The NCIS had little training for the intelligence function. Now she was being drawn into another world, chasing deadly, elusive criminals with close ties with host governments; so cunningly woven into the fabric of their societies that just trying to identify them was like wandering through a wilderness of mirrors.

She'd worked a Mafia case out of the naval air station in Sigonella that reminded her of this in some ways. But Yemen was Sicily squared. Was it feasible that senior officers in the PSO, or maybe even above that—the slippery Minister Abdulilah—were still facilitating the people they were now pretending to pursue? Had supplied the weapons that had nearly killed her?

Benefiel came in, looked as if he were about to say something; then just sat and logged in. They both had terminals now, one good thing the augmented investigative element had brought along with Caraño: a container of computers, chairs, file cabinets, stationery supplies. They no longer had to beg ink-jet cartridges from the attachés.

Okay, she thought, tapping her nose. Let's look at it from their angle. The Honorable Abdulilah and General Gamish and Colonel Al-Safani. They want to push back against Saudi activity on their borders. So the PSO facilitates a plot against the Saudis. Or maybe it's not the whole organization that's helping Al Qaeda, but some key member of the regime. Let's call him X. So, X hears the president's public denunciations of ALQ, or AQ, as the FBI called it; but he's a clandestine supporter. Or maybe not, but still wants to use it as a cover, a smoke screen, his actual intent being to foment an attack on the Saudis and blame it on AQ, with the always slippery Yemeni president holding tight to plausible deniability.

Okay,
why
attack the Saudis? To send some sort of message, to warn them off? Or, an alternate explanation, to trigger more friction; generate enough internal fear and coercion that the president reverted to a fundamentalist foreign policy, as opposed to the semicollaborative relationship with the United States he seemed to be developing at the moment?

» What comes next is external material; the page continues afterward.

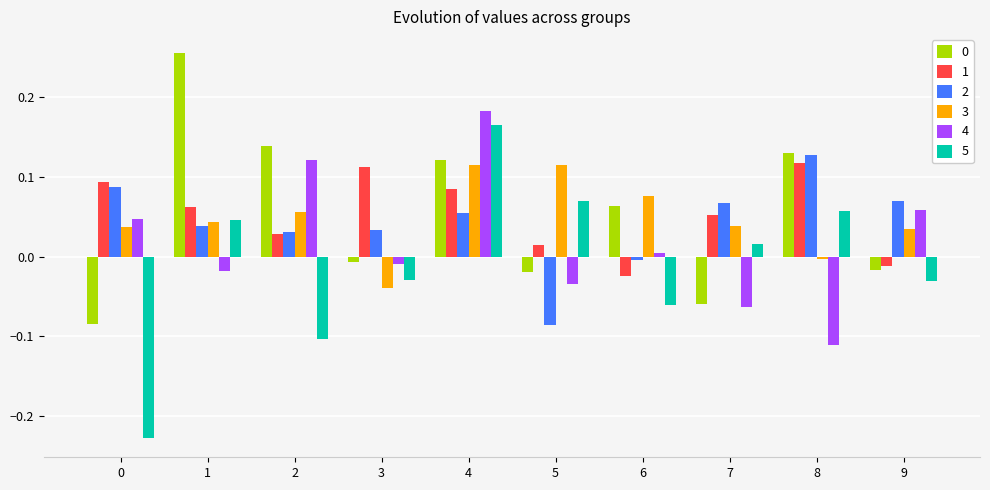

Which series has the widest spread of values?

5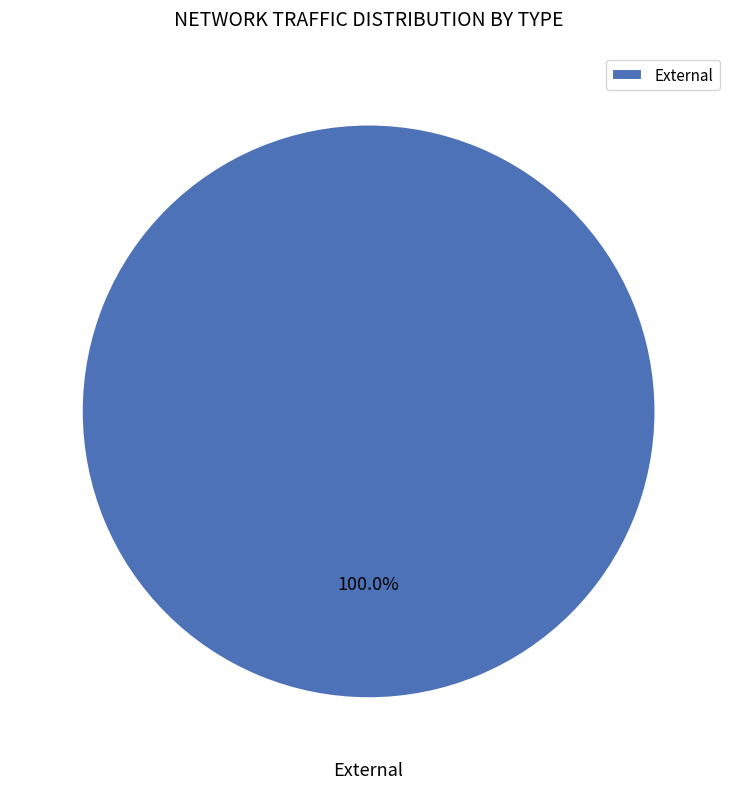

Does any single category account for the majority?

Yes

Benefiel cleared his throat. “Want to, uh, get a sandwich?”

She ignored him. So who was X? And if indeed there was an X, and she was anywhere close to his rationale, then, investigatively speaking, how would she get any traction on him? They needed access to the day-to-day relations of Yemeni officials with the local Salafis. Which they'd never get if they depended on the PSO itself, and if X was within the PSO. Or above it—if X was someone like Abdulilah, at the ministerial or even presidential level.

Okay, how else? Usually, when you had an idea who your perp was, you started with those close to the suspect. In Sicily, she'd turned the driver who took Signore Salvatore Lo Tocco to work every day. Worked from him to the dry cleaner who got the drugs onto the base, and passed the package to the Italian “Catturando” organized crime unit that had picked up Lo Tocco and his consigliere in Palermo. The big guys seldom thought twice about the little people around them. The secretary, the clerk, the guy who gave him his haircut. But the help saw the comings and goings, overheard conversations. They understood what they witnessed and sometimes were willing, given a promise of protection, to testify.